“Las Soyuz son absolutamente fiables. No hay motivo para preocuparse. Además, son mucho menos costosas que los transbordadores”, aseguró Vitali Davídov, subdirector de la agencia espacial rusa Roscosmos.
Medio siglo después de la hazaña del primer cosmonauta de la historia, Yuri Gagarin, las Soyuz asumen de nuevo el protagonismo de la carrera espacial.
“No hemos dejado de evolucionar. La seguridad es la máxima prioridad. Ahora, las nuevas Soyuz (TMA-M) están equipadas con sistemas computarizados digitales y no analógicos como antaño”, dijo.
”Las Soyuz garantizan todas las necesidades de la ISS. Es verdad que no tendremos relevo durante varios años y esto es una gran responsabilidad, pero contamos con una treintena de Soyuz y cargueros Progress en funcionamiento o en construcción”, comentó.
Mientras, 14 astronautas estadounidenses perdieron la vida en las explosiones de los transbordadores Challenger en 1986 y Columbia en el 2003.
“Las Soyuz y los transbordadores son incomparables. Son naves de distinta clase. Nuestras naves están diseñadas para el traslado y retorno de cosmonautas, pero no para el transporte de carga, mientras los transbordadores podían llevar hasta 30 toneladas”, dijo.

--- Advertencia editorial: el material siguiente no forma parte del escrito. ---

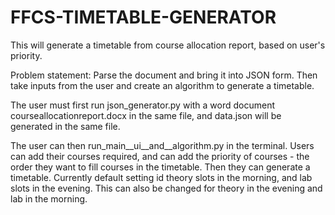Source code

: # FFCS-TIMETABLE-GENERATOR
This will generate a timetable from course allocation report, based on user's priority.

Problem statement: Parse the document and bring it into JSON form. Then take inputs from the user and create an algorithm to generate a timetable.

The user must first run json_generator.py with a word document courseallocationreport.docx in the same file, and data.json will be generated in the same file.

The user can then run_main__ui__and__algorithm.py in the terminal. Users can add their courses required, and can add the priority of courses - the order they want to fill courses in the timetable. 
Then they can generate a timetable.
Currently default setting id theory slots in the morning, and lab slots in the evening. This can also be changed for theory in the evening and lab in the morning.




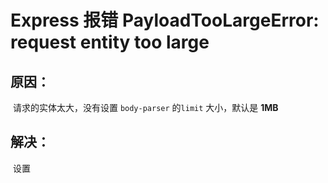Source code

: # Express 报错 PayloadTooLargeError: request entity too large

## 原因：

​	请求的实体太大，没有设置 `body-parser` 的`limit` 大小，默认是 **1MB**

## 解决：

​	设置 
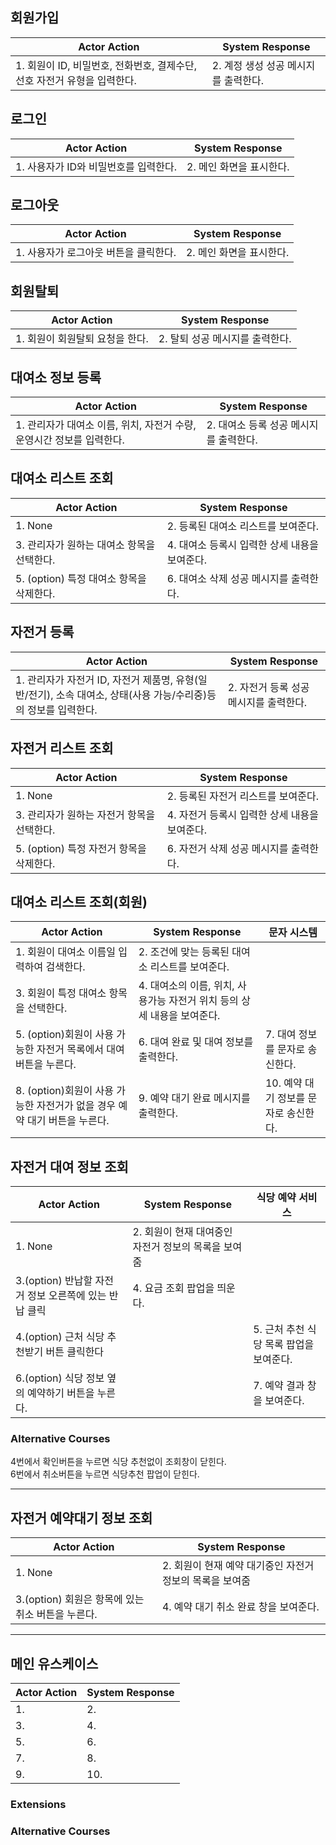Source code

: 
## 회원가입
|Actor Action|System Response|
|------|---|
|1. 회원이 ID, 비밀번호, 전화번호, 결제수단, 선호 자전거 유형을 입력한다.|2. 계정 생성 성공 메시지를 출력한다.|

## 로그인
|Actor Action|System Response|
|------|---|
|1. 사용자가 ID와 비밀번호를 입력한다.|2. 메인 화면을 표시한다.|

## 로그아웃
|Actor Action|System Response|
|------|---|
|1. 사용자가 로그아웃 버튼을 클릭한다.|2. 메인 화면을 표시한다.|

## 회원탈퇴
|Actor Action|System Response|
|------|---|
|1. 회원이 회원탈퇴 요청을 한다.|2. 탈퇴 성공 메시지를 출력한다.|

## 대여소 정보 등록
|Actor Action|System Response|
|------|---|
|1. 관리자가 대여소 이름, 위치, 자전거 수량, 운영시간 정보를 입력한다.|2. 대여소 등록 성공 메시지를 출력한다.|

## 대여소 리스트 조회
|Actor Action|System Response|
|------|---|
|1. None|2. 등록된 대여소 리스트를 보여준다.|
|3. 관리자가 원하는 대여소 항목을 선택한다.|4. 대여소 등록시 입력한 상세 내용을 보여준다.|
|5. (option) 특정 대여소 항목을 삭제한다.|6. 대여소 삭제 성공 메시지를 출력한다.|

## 자전거 등록
|Actor Action|System Response|
|------|---|
|1. 관리자가 자전거 ID, 자전거 제품명, 유형(일반/전기), 소속 대여소, 상태(사용 가능/수리중)등의 정보를 입력한다. |2. 자전거 등록 성공 메시지를 출력한다.|

## 자전거 리스트 조회
|Actor Action|System Response|
|------|---|
|1. None|2. 등록된 자전거 리스트를 보여준다.|
|3. 관리자가 원하는 자전거 항목을 선택한다. |4. 자전거 등록시 입력한 상세 내용을 보여준다.|
|5. (option) 특정 자전거 항목을 삭제한다.|6. 자전거 삭제 성공 메시지를 출력한다.|

## 대여소 리스트 조회(회원)
|Actor Action|System Response|문자 시스템|
|------|----------|---|
|1. 회원이 대여소 이름일 입력하여 검색한다.|2. 조건에 맞는 등록된 대여소 리스트를 보여준다.||
|3. 회원이 특정 대여소 항목을 선택한다.|4. 대여소의 이름, 위치, 사용가능 자전거 위치 등의 상세 내용을 보여준다.||
|5. (option)회원이 사용 가능한 자전거 목록에서 대여 버튼을 누른다.|6. 대여 완료 및 대여 정보를 출력한다.|7. 대여 정보를 문자로 송신한다.|
|8. (option)회원이 사용 가능한 자전거가 없을 경우 예약 대기 버튼을 누른다.|9. 예약 대기 완료 메시지를 출력한다.|10. 예약 대기 정보를 문자로 송신한다.|

## 자전거 대여 정보 조회
|Actor Action|System Response|식당 예약 서비스|
|------|----------|---|
|1. None|2. 회원이 현재 대여중인 자전거 정보의 목록을 보여줌||
|3.(option) 반납할 자전거 정보 오른쪽에 있는 반납 클릭 | 4. 요금 조회 팝업을 띄운다.|
|4.(option) 근처 식당 추천받기 버튼 클릭한다 | | 5. 근처 추천 식당 목록 팝업을 보여준다.|
|6.(option) 식당 정보 옆의 예약하기 버튼을 누른다. || 7. 예약 결과 창을 보여준다.|
### Alternative Courses
4번에서 확인버튼을 누르면 식당 추천없이 조회창이 닫힌다.<br>
6번에서 취소버튼을 누르면 식당추천 팝업이 닫힌다.

---
## 자전거 예약대기 정보 조회
|Actor Action|System Response|
|------|---|
|1. None |2. 회원이 현재 예약 대기중인 자전거 정보의 목록을 보여줌|
|3.(option) 회원은 항목에 있는 취소 버튼을 누른다.| 4. 예약 대기 취소 완료 창을 보여준다.|




---
## 메인 유스케이스
|Actor Action|System Response|
|------|---|
|1. |2. |
|3. |4. |
|5. |6. |
|7. |8. |
|9. |10. |
### Extensions

### Alternative Courses
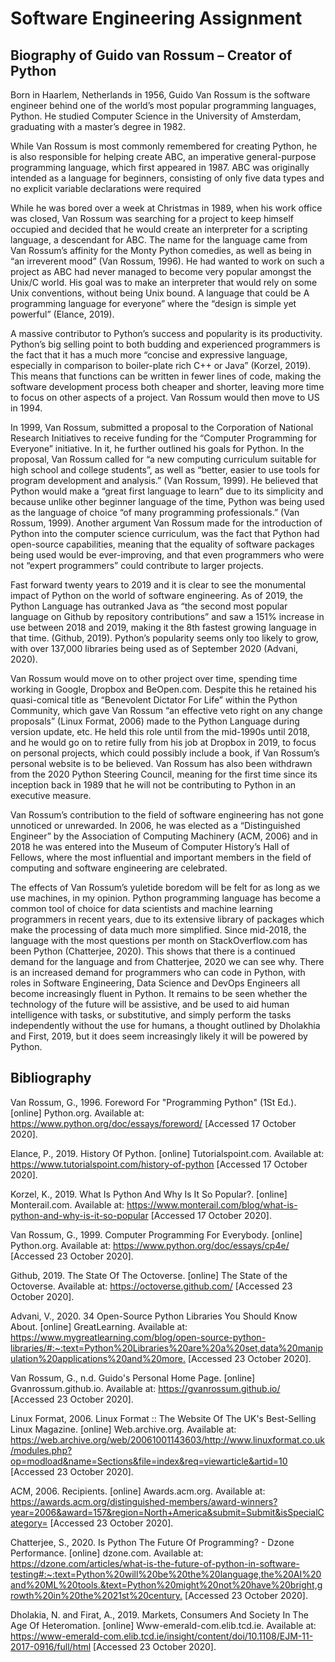 # Software Engineering Assignment

## Biography of Guido van Rossum – Creator of Python


Born in Haarlem, Netherlands in 1956, Guido Van Rossum is the software engineer behind one of the world’s most popular programming languages, Python. He studied Computer Science in the University of Amsterdam, graduating with a master’s degree in 1982. 

While Van Rossum is most commonly remembered for creating Python, he is also responsible for helping create ABC, an imperative general-purpose programming language, which first appeared in 1987. ABC was originally intended as a language for beginners, consisting of only five data types and no explicit variable declarations were required

While he was bored over a week at Christmas in 1989, when his work office was closed, Van Rossum was searching for a project to keep himself occupied and decided that he would create an interpreter for a scripting language, a descendant for ABC. The name for the language came from Van Rossum’s affinity for the Monty Python comedies, as well as being in “an irreverent mood” (Van Rossum, 1996). He had wanted to work on such a project as ABC had never managed to become very popular amongst the Unix/C world. His goal was to make an interpreter that would rely on some Unix conventions, without being Unix bound. A language that could be A programming language for everyone” where the “design is simple yet powerful” (Elance, 2019).

A massive contributor to Python’s success and popularity is its productivity. Python’s big selling point to both budding and experienced programmers is the fact that it has a much more “concise and expressive language, especially in comparison to boiler-plate rich C++ or Java” (Korzel, 2019). This means that functions can be written in fewer lines of code, making the software development process both cheaper and shorter, leaving more time to focus on other aspects of a project. Van Rossum would then move to US in 1994.

In 1999, Van Rossum, submitted a proposal to the Corporation of National Research Initiatives to receive funding for the “Computer Programming for Everyone” initiative. In it, he further outlined his goals for Python. In the proposal, Van Rossum called for “a new computing curriculum suitable for high school and college students”, as well as “better, easier to use tools for program development and analysis.” (Van Rossum, 1999). He believed that Python would make a “great first language to learn” due to its simplicity and because unlike other beginner language of the time, Python was being used as the language of choice “of many programming professionals.” (Van Rossum, 1999).  Another argument Van Rossum made for the introduction of Python into the computer science curriculum, was the fact that Python had open-source capabilities, meaning that the equality of software packages being used would be ever-improving, and that even programmers who were not “expert programmers” could contribute to larger projects.

Fast forward twenty years to 2019 and it is clear to see the monumental impact of Python on the world of software engineering. As of 2019, the Python Language has outranked Java as “the second most popular language on Github by repository contributions” and saw a 151% increase in use between 2018 and 2019, making it the 8th fastest growing language in that time. (Github, 2019). Python’s popularity seems only too likely to grow, with over 137,000 libraries being used as of September 2020 (Advani, 2020).

Van Rossum would move on to other project over time, spending time working in Google, Dropbox and BeOpen.com. Despite this he retained his quasi-comical title as “Benevolent Dictator For Life” within the Python Community, which gave Van Rossum “an effective veto right on any change proposals” (Linux Format, 2006) made to the Python Language during version update, etc. He held this role until from the mid-1990s until 2018, and he would go on to retire fully from his job at Dropbox in 2019, to focus on personal projects, which could possibly include a book, if Van Rossum’s personal website is to be believed. Van Rossum has also been withdrawn from the 2020 Python Steering Council, meaning for the first time since its inception back in 1989 that he will not be contributing to Python in an executive measure. 

Van Rossum’s contribution to the field of software engineering has not gone unnoticed or unrewarded. In 2006, he was elected as a “Distinguished Engineer” by the Association of Computing Machinery (ACM, 2006) and in 2018 he was entered into the Museum of Computer History’s Hall of Fellows, where the most influential and important members in the field of computing and software engineering are celebrated. 

The effects of Van Rossum’s yuletide boredom will be felt for as long as we use machines, in my opinion. Python programming language has become a common tool of choice for data scientists and machine learning programmers in recent years, due to its extensive library of packages which make the processing of data much more simplified. Since mid-2018, the language with the most questions per month on StackOverflow.com has been Python (Chatterjee, 2020). This shows that there is a continued demand for the language and from Chatterjee, 2020 we can see why. There is an increased demand for programmers who can code in Python, with roles in Software Engineering, Data Science and DevOps Engineers all become increasingly fluent in Python. It remains to be seen whether the technology of the future will be assistive, and be used to aid human intelligence with tasks, or substitutive, and simply perform the tasks independently without the use for humans, a thought outlined by Dholakhia and First, 2019, but it does seem increasingly likely it will be powered by Python. 





## Bibliography

Van Rossum, G., 1996. Foreword For "Programming Python" (1St Ed.). [online] Python.org. Available at: <https://www.python.org/doc/essays/foreword/> [Accessed 17 October 2020].

Elance, P., 2019. History Of Python. [online] Tutorialspoint.com. Available at: <https://www.tutorialspoint.com/history-of-python> [Accessed 17 October 2020].

Korzel, K., 2019. What Is Python And Why Is It So Popular?. [online] Monterail.com. Available at: <https://www.monterail.com/blog/what-is-python-and-why-is-it-so-popular> [Accessed 17 October 2020].

Van Rossum, G., 1999. Computer Programming For Everybody. [online] Python.org. Available at: <https://www.python.org/doc/essays/cp4e/> [Accessed 23 October 2020].

Github, 2019. The State Of The Octoverse. [online] The State of the Octoverse. Available at: <https://octoverse.github.com/> [Accessed 23 October 2020].

Advani, V., 2020. 34 Open-Source Python Libraries You Should Know About. [online] GreatLearning. Available at: <https://www.mygreatlearning.com/blog/open-source-python-libraries/#:~:text=Python%20Libraries%20are%20a%20set,data%20manipulation%20applications%20and%20more.> [Accessed 23 October 2020].

Van Rossum, G., n.d. Guido's Personal Home Page. [online] Gvanrossum.github.io. Available at: <https://gvanrossum.github.io/> [Accessed 23 October 2020].

Linux Format, 2006. Linux Format :: The Website Of The UK's Best-Selling Linux Magazine. [online] Web.archive.org. Available at: <https://web.archive.org/web/20061001143603/http://www.linuxformat.co.uk/modules.php?op=modload&name=Sections&file=index&req=viewarticle&artid=10> [Accessed 23 October 2020].

ACM, 2006. Recipients. [online] Awards.acm.org. Available at: <https://awards.acm.org/distinguished-members/award-winners?year=2006&award=157&region=North+America&submit=Submit&isSpecialCategory=> [Accessed 23 October 2020].

Chatterjee, S., 2020. Is Python The Future Of Programming? - Dzone Performance. [online] dzone.com. Available at: <https://dzone.com/articles/what-is-the-future-of-python-in-software-testing#:~:text=Python%20will%20be%20the%20language,the%20AI%20and%20ML%20tools.&text=Python%20might%20not%20have%20bright,growth%20in%20the%2021st%20century.> [Accessed 23 October 2020].

Dholakia, N. and Firat, A., 2019. Markets, Consumers And Society In The Age Of Heteromation. [online] Www-emerald-com.elib.tcd.ie. Available at: <https://www-emerald-com.elib.tcd.ie/insight/content/doi/10.1108/EJM-11-2017-0916/full/html> [Accessed 23 October 2020].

Davídov considera que los transbordadores son un hito en la historia de la conquista espacial, pero recuerda que su jubilación era inevitable debido a su alto coste, ya que cuando nació el proyecto hace 30 años se habló de que para garantizar su rentabilidad debían efectuarse entre 10 y 15 vuelos anuales.
En cuanto a los turistas espaciales, Davídov reconoció que Roscosmos ha descartado por el momento su retorno a la ISS tras más de dos años de paréntesis, ya que está habitada ahora por seis inquilinos y no por tres, como antaño.
“Habrá que esperar unos dos o tres años. La rotación ahora es muy compleja. Existe la posibilidad de que los turistas viajen en una nave adicional especialmente habilitada para ellos. Veremos”, dijo.